Chantal Provencher était malade. Tout le monde autour d'elle l'avait remarqué.

Ses deux enfants la voyaient dépérir. Le concierge de l'immeuble à loyer modique où elle louait un trois et demie la trouvait beaucoup trop maigre. Et les bénévoles de l'organisme communautaire situé juste en face de chez elle lui livraient des repas à domicile parce qu'ils la savaient incapable de venir les chercher elle-même de l'autre côté de la rue.

Durant un an et demi, l'état de santé de la femme de 50 ans s'est dégradé. Et durant un an et demi, ses proches et elle ont demandé en vain de l'aide au réseau de la santé. Elle est morte avant d'en recevoir.

« À la grosseur qu'elle avait, ça ne prenait pas un cours pour comprendre que ça n'allait pas, rage son ex-conjoint, Luc Bergeron. Il y a plusieurs signalements qui ont été faits, mais ça n'a rien donné. Elle a été laissée à elle-même. »
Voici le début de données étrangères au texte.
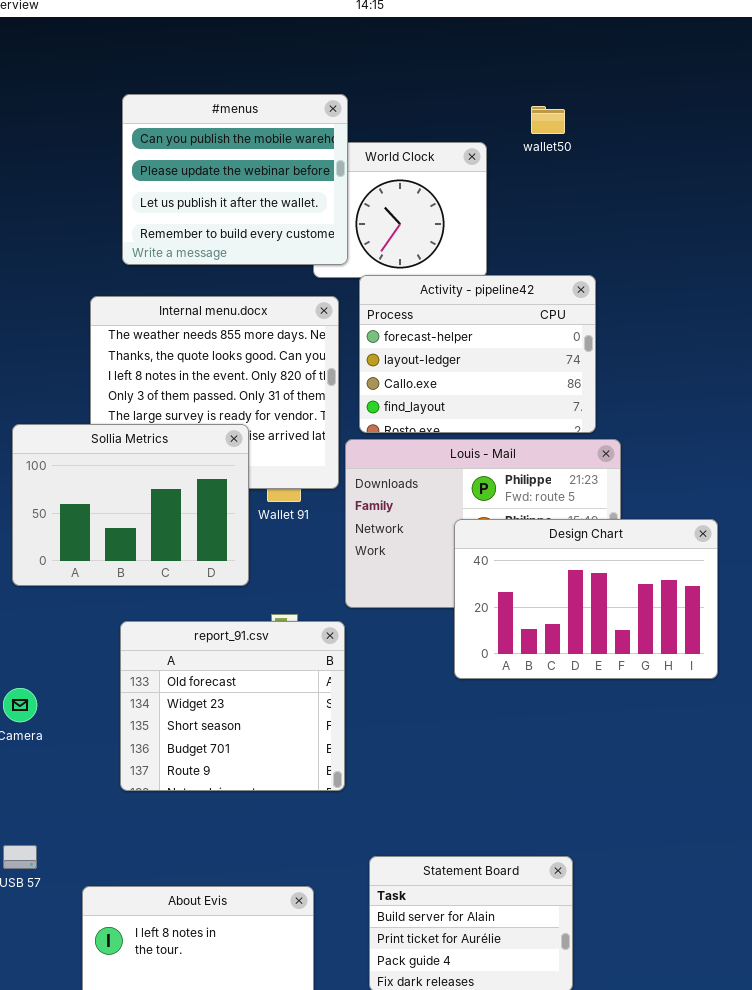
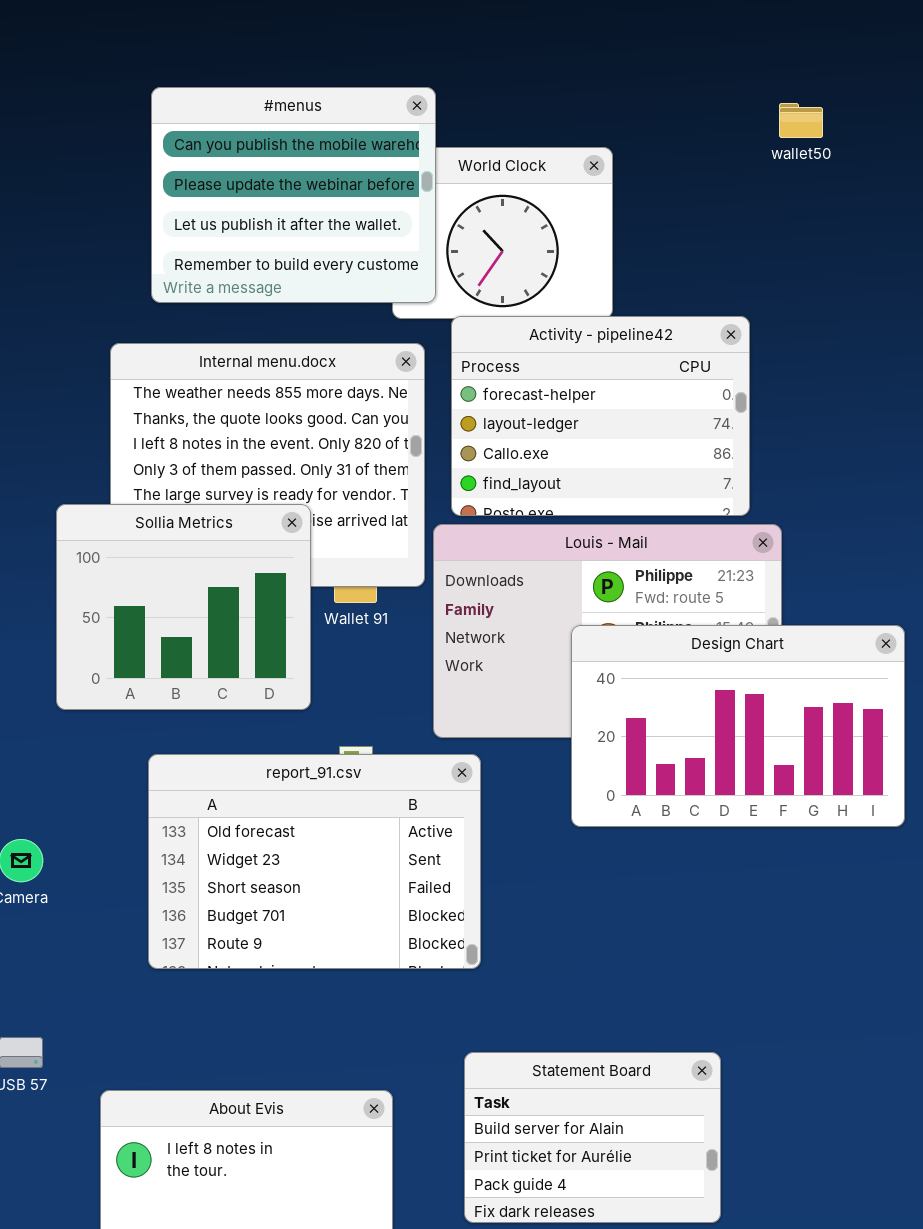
wallet50: [531,106,565,134] -> [779,103,823,138], moved
Sollia Metrics: [12,424,249,586] -> [56,504,311,710], resized
report_91.csv: [120,621,345,791] -> [148,754,481,969], resized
Selon le rapport de la coroner Denyse Langelier, qui a enquêté sur le décès, Chantal Provencher était déprimée. Elle avait gardé plusieurs séquelles physiques d'un accident de travail et d'accidents de voiture. Elle se déplaçait avec deux cannes. À la fin, elle ne pesait plus que 36 kg (80 lb). Elle n'avait même pas la force d'aller chercher des sacs d'aide alimentaire en face de chez elle. C'est pour cette raison que les bénévoles devaient les lui livrer. Ce sont eux qui l'ont trouvée étendue sur le plancher de la cuisine entre les sacs encore pleins de nourriture qu'ils lui avaient apportés la veille.

Le 6 décembre 2013, une jeune stagiaire a frappé à la porte du petit logement de la rue Filion. Elle était inquiète de ne pas avoir eu de nouvelles depuis deux jours. La porte n'était pas verrouillée, mais le concierge, Lucien Plouffe, est entré avec elle. Il n'a pas été surpris en découvrant le corps.

« Elle était tellement maigre, se souvient l'homme que nous avons rencontré chez lui. On avait peur qu'elle casse en deux. C'était évident qu'elle avait besoin d'aide. Elle n'était pas capable de se débrouiller toute seule. »

Aucun suivi

Le CLSC a vu les choses autrement. Quatre fois, la quinquagénaire a demandé des services et a avoué être suicidaire. Une de ses amies a aussi lancé un appel à l'aide, tout comme la propriétaire de l'immeuble où vivait la femme ainsi que des employés de l'organisme communautaire L'Ami-E du quartier, qui ont tout fait pour la sauver.

Pourtant, le CLSC a déterminé que Mme Provencher n'avait pas besoin d'aide à domicile. Plusieurs fois, des employés de divers services lui ont fixé des rendez-vous auxquels elle ne s'est pas présentée. Aucun suivi n'a été assuré, aucune équipe de gestion de crise n'a été envoyée chez elle, déplore la coroner.

« Elle est morte de faim. C'est grave », dit la coordonnatrice de L'Ami-E du quartier, Sophie Desmarais.

Au Centre intégré de santé et de services sociaux (CISSS) des Laurentides, qui chapeaute le CLSC de Saint-Jérôme, on n'a pas cherché à minimiser l'affaire.

« Ce qui est arrivé est déplorable, malheureux et inacceptable », dit le porte-parole Alain Paquette, qui assure que des changements majeurs ont été effectués depuis la mort de Chantal Provencher.

Notamment, un mécanisme d'alerte a été mis en place lorsque des usagers ne se présentent pas à un rendez-vous. Dans le cas qui nous occupe, « personne n'a levé de drapeau rouge lorsque la dame n'est pas allée à ses rendez-vous ». Depuis, un suivi téléphonique systématique est effectué lorsque quelqu'un manque à l'appel.

Alain Paquette ajoute que des efforts ont été faits pour assurer une meilleure communication entre les différents services d'un même établissement de santé, ainsi qu'entre les établissements, afin qu'une personne qui demande de l'aide n'ait pas à répéter le processus chaque fois.